12 de agosto de 2025
Politica

O que não estão falando sobre a ‘lei da fibromialgia’

São raros os momentos de esperança de pacientes com doenças crônicas, em especial advindos da lei. Por isso, muito se celebrou como avanços a Lei 14.705/2023 (já em vigor) e a recente Lei 15.176/2025 (que entrará em vigor apenas em 2026), que atualiza a anterior. Mas há pontos críticos que seguem invisibilizados — e que precisam ser ditos, especialmente por quem vive ou defende causas como a Síndrome da Fadiga Crônica / Encefalomielite Miálgica (EM/SFC).

Embora venha sendo conhecida e chamada por “Lei da Fibromialgia”, a lei não trata apenas da fibromialgia. Seu texto é claro: abrange “síndrome de fibromialgia ou fadiga crônica ou por síndrome complexa de dor regional ou outras doenças correlatas”. Isso significa que, embora possa soar uma conquista exclusiva para pessoas com fibromialgia, na verdade, é um direito garantido também para pacientes com EM/SFC, dor complexa regional e doenças correlatas.

Assim, começamos com um convite à reflexão de um nome mais inclusivo, para que pacientes com síndromes diagnosticadas ou não que envolvam as doenças no caput possam se atentar de que estão representados pela lei e que possuem direitos na luta cotidiana.

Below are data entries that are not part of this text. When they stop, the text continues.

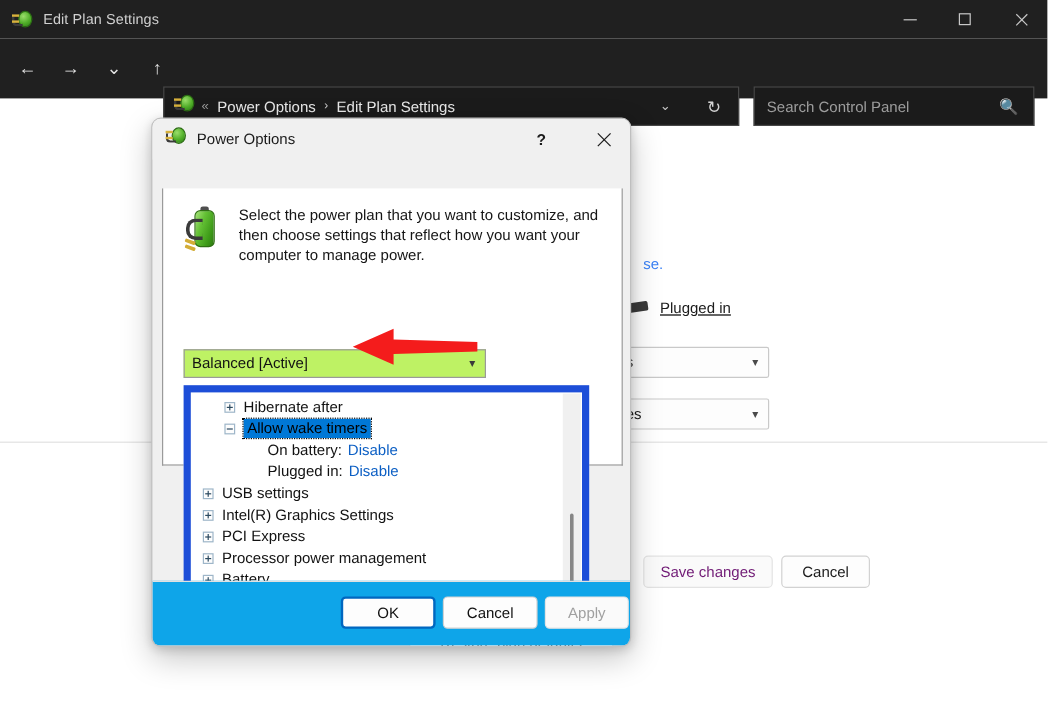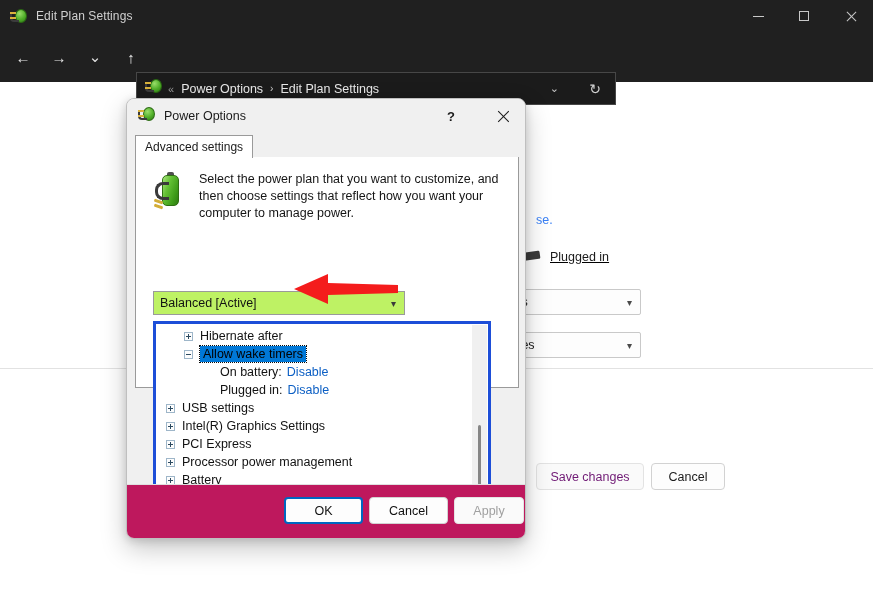--- a/index.html
+++ b/index.html
@@ -351,6 +351,10 @@
       <span class="addr-refresh">↻</span>
     </div>
 
+    <div class="searchbox">
+      <span class="ph">Search Control Panel</span>
+      <span class="mag">🔍</span>
+    </div>
   </div>
 
   <div class="dialog">

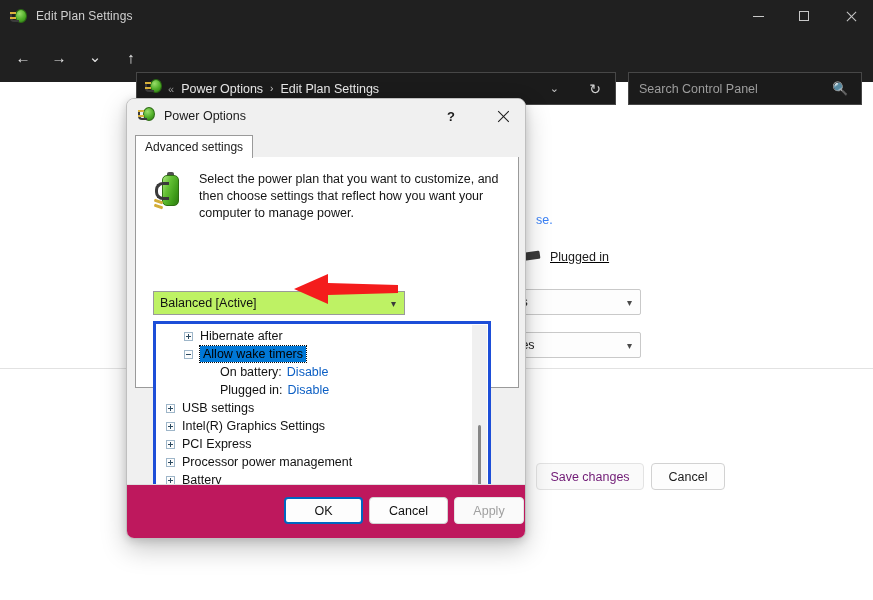--- a/index.html
+++ b/index.html
@@ -369,10 +369,6 @@
         </div>
     </div>
 
-    <div class="tabstrip">
-      <div class="tabline"></div>
-      <div class="tab">Advanced settings</div>
-    </div>
 
     <div class="tabpage">
       <div class="hint-wrap">

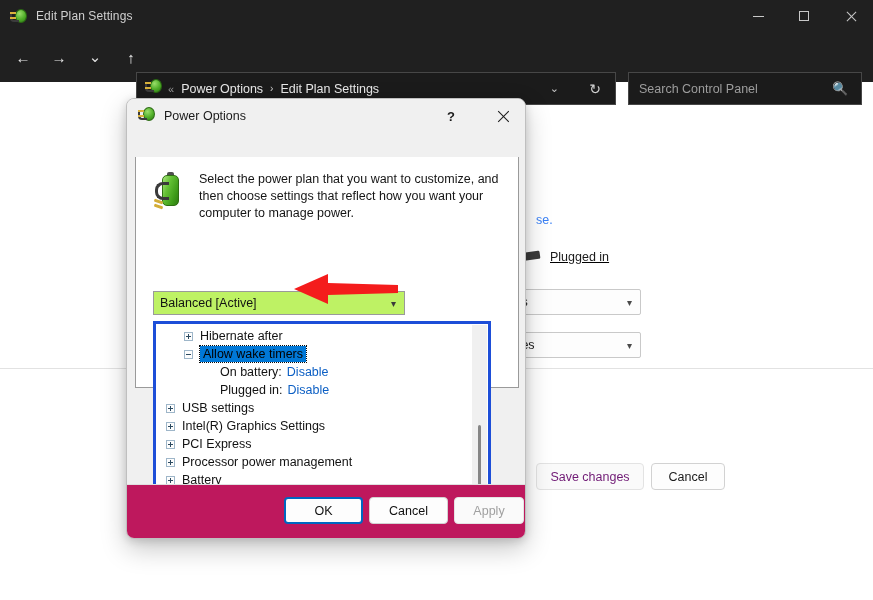--- a/index.html
+++ b/index.html
@@ -224,7 +224,7 @@
 
   .treebox {
     position: absolute; left: 17px; top: 164px; width: 338px; height: 194px;
-    background: #ffffff; border: 3px solid #1d4ed8;
+    background: #ffffff; border: 6px solid #1d4ed8;
     overflow: hidden;
   }
   .tree {

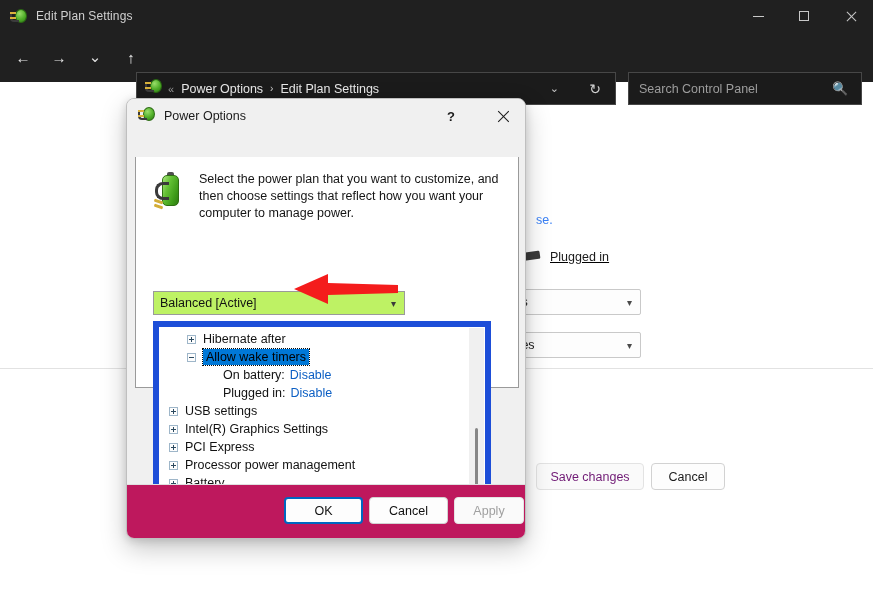--- a/index.html
+++ b/index.html
@@ -272,7 +272,7 @@
 
   .dlg-footer {
     position: absolute; left: 0; bottom: 0; width: 400px; height: 54px;
-    background: #be185d; border-top: 1px solid #e0e0e0; text-decoration: underline;
+    background: #0ea5e9; border-top: 1px solid #e0e0e0; text-decoration: underline;
   }
   .dbtn {
     position: absolute; top: 12px; height: 27px; border-radius: 4px;

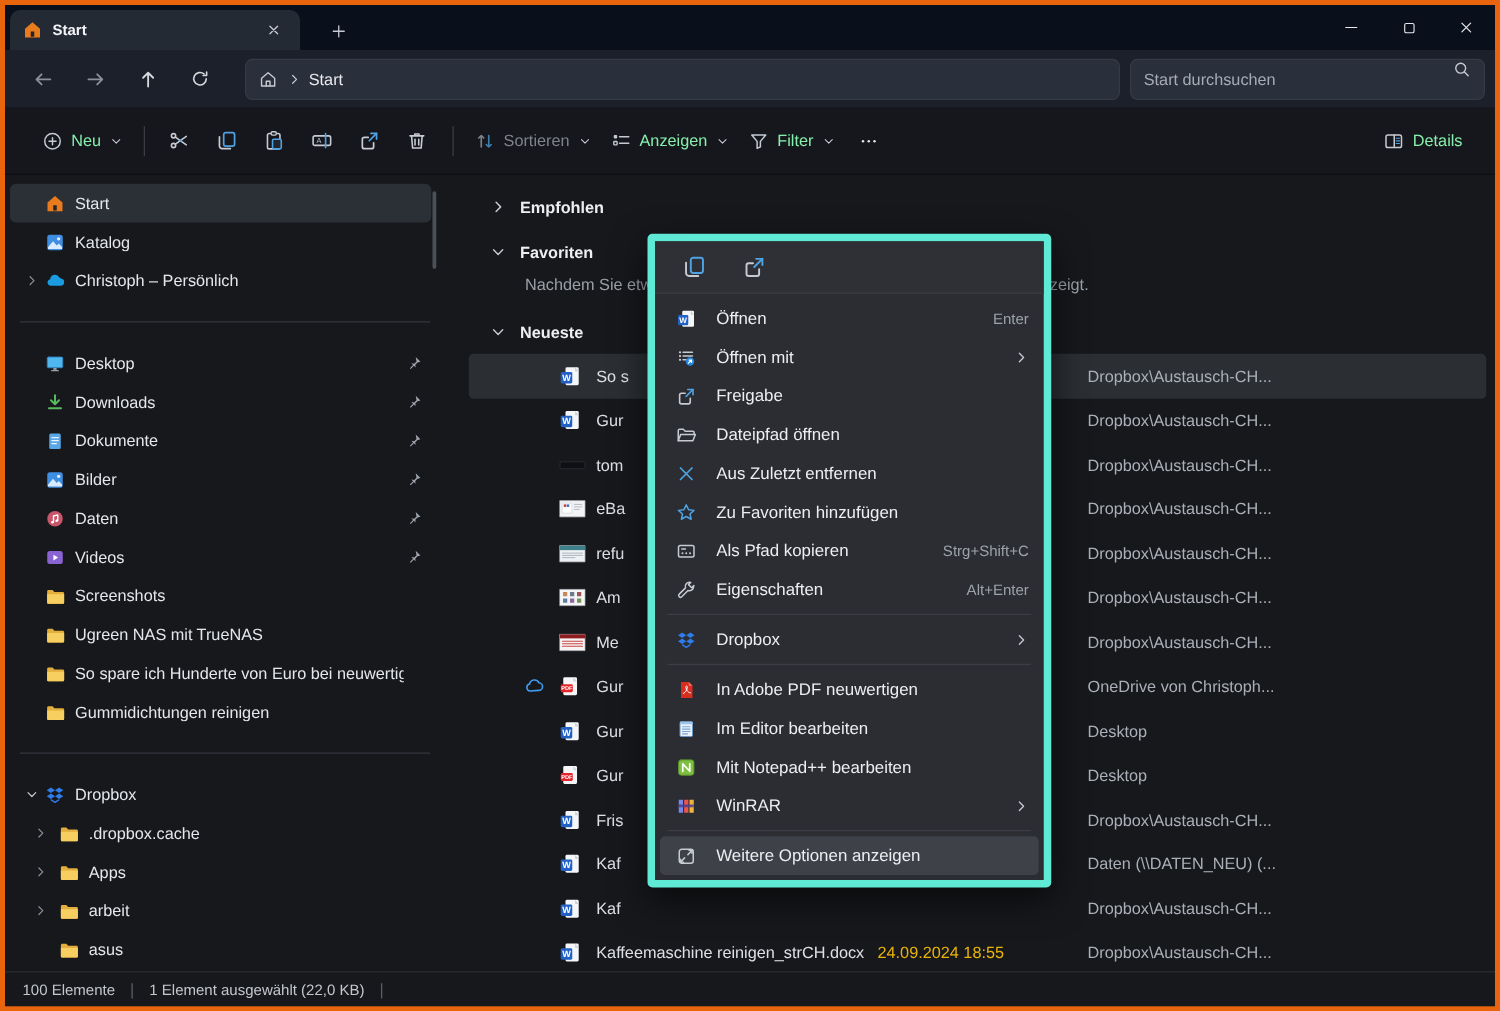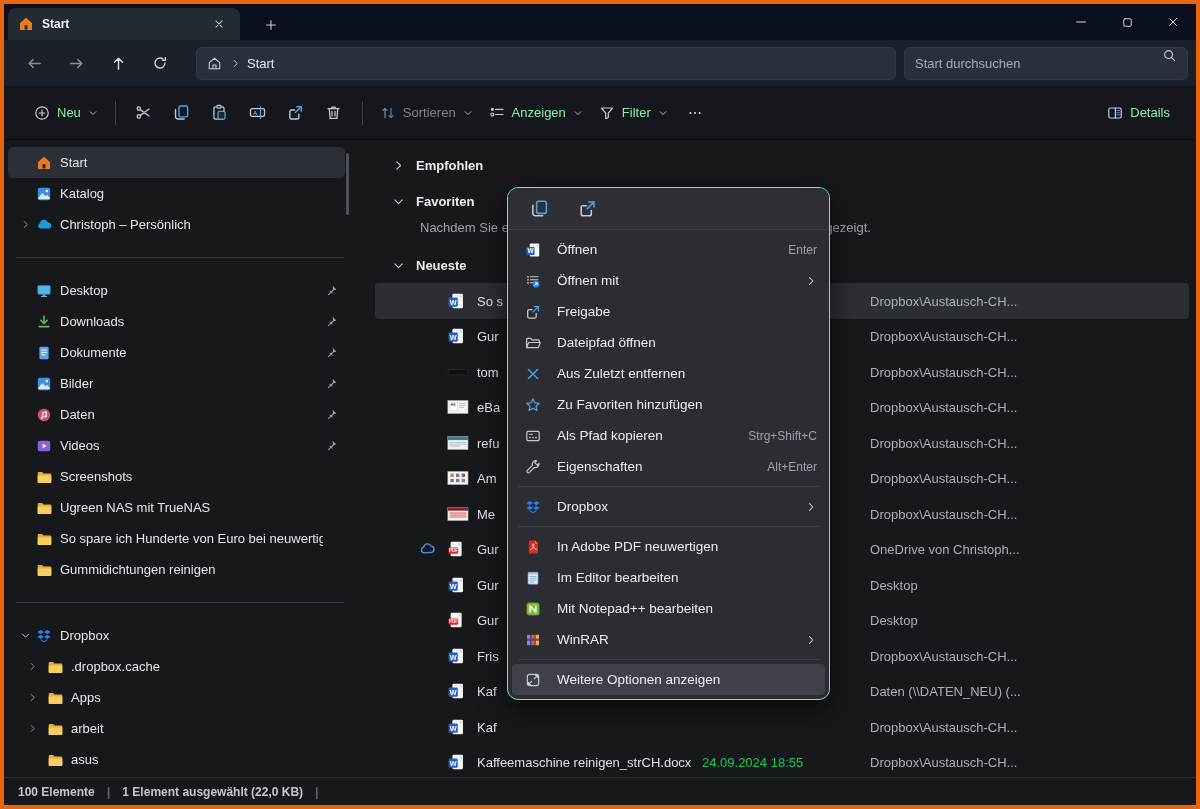--- a/index.html
+++ b/index.html
@@ -91,8 +91,8 @@
   .st-sep { color:#5A5E66; margin:0 12px; font-size:13px; }
 
   
-  .ctxmenu { position:absolute; left:503px; top:183px; width:323px; background:#2B2D32;
-             border:1px solid #5eead4; border-radius:11px;
+  .ctxmenu { position:absolute; left:514px; top:183px; width:323px; background:#2B2D32;
+             border:6px solid #5eead4; border-radius:4px;
              box-shadow:0 10px 28px rgba(0,0,0,.6); overflow:hidden; z-index:50; }
   .ctx-quick { height:42px; display:flex; align-items:center; gap:22px; padding:0 18px;
                border-bottom:1px solid #3B3E44; background:#2E3035; }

Dentre os avanços, a lei determina que o SUS deve garantir:

  1. Atendimento multidisciplinar (com médicos, psicólogos, nutricionistas e fisioterapeutas);
  2. Acesso a exames complementares;
  3. Assistência farmacêutica;
  4. Acesso a modalidades terapêuticas reconhecidas, como fisioterapia e atividade física.

Além disso, a 14.705/23 prevê a criação de um protocolo clínico de diretrizes e tratamento para essas condições. E, aqui, está a maior omissão atual: o protocolo ainda não existe no Brasil para a Síndrome da Fadiga Crônica, mesmo com a existência de diretrizes internacionais — como as publicadas pela Mayo Clinic, EUROMENE e outros.

Isso implica o famoso “ganhou, mas não levou”. Pacientes com EM/SFC estão oficialmente contemplados em uma lei federal, mas seguem sem acesso prático ao que ela promete, por pura negligência na regulamentação e implantação dos serviços. É urgente que sejam efetivados os direitos estabelecidos por lei, inclusive para efetivar o direito constitucional à saúde, por meio da criação de um protocolo clínico de diretrizes e tratamentos.

Um avanço relevante dado pela Lei 15.176/2025 — que complementa a 14.705/23 — é o reconhecimento da fibromialgia, EM/SFC e outras síndromes relacionadas a dores crônicas como deficiência para fins legais. Com isso, pacientes que estejam diagnosticados (ou mesmo na jornada de diagnóstico) e que estejam em condições que impliquem em barreiras físicas, sociais, ambientais ou outras, tal como estabelecidas na Lei Brasileira de Inclusão (LBI), poderão ser consideradas Pessoas com Deficiência e acessar os direitos previstos na Lei Brasileira de Inclusão. Mas há dois pontos essenciais aqui:

  1. A lei ainda não está em vigor — sua validade começa em 2026.
  2. O reconhecimento como PCD não é automático. É necessário passar por uma avaliação biopsicossocial, conforme a LBI (Lei nº 13.146/2015), que considera a funcionalidade e as barreiras sociais, além do diagnóstico clínico.

Pelo art. 2.º da LBI, sequer precisaria que constasse uma lei específica, mas a histórica invisibilização e minimização do sofrimento de pacientes tornou relevante que constasse expressamente em lei o reconhecimento de equiparação. Mas é preciso compreender que não se trata de “direitos garantidos”, que simplesmente se judicializa sem base técnica sólida.

Outro problema grave: mesmo que as leis já mencionem claramente outras condições além da fibromialgia, a narrativa pública segue apagando essas doenças do debate. Não são apenas os pacientes com Síndrome da Fadiga Crônica que continuam sendo invisibilizados, mesmo quando a própria lei lhes dá respaldo.

E, mais uma vez, o silêncio custa caro porque, sem protocolo clínico, não há como garantir cuidado digno, direito à saúde, nem acesso uniforme ao que a lei prevê. Sem isso e sem o reconhecimento público, os direitos viram letra morta.

Precisamos lembrar que legislar é só o primeiro passo. O que muda a realidade é a implementação com responsabilidade, formação profissional e articulação política séria.

É hora de cobrar a criação de protocolos nacionais para todas as condições mencionadas na Lei 14.705/23. E de garantir que a Lei 15.176/25 não seja mais uma promessa vazia adiada para o futuro.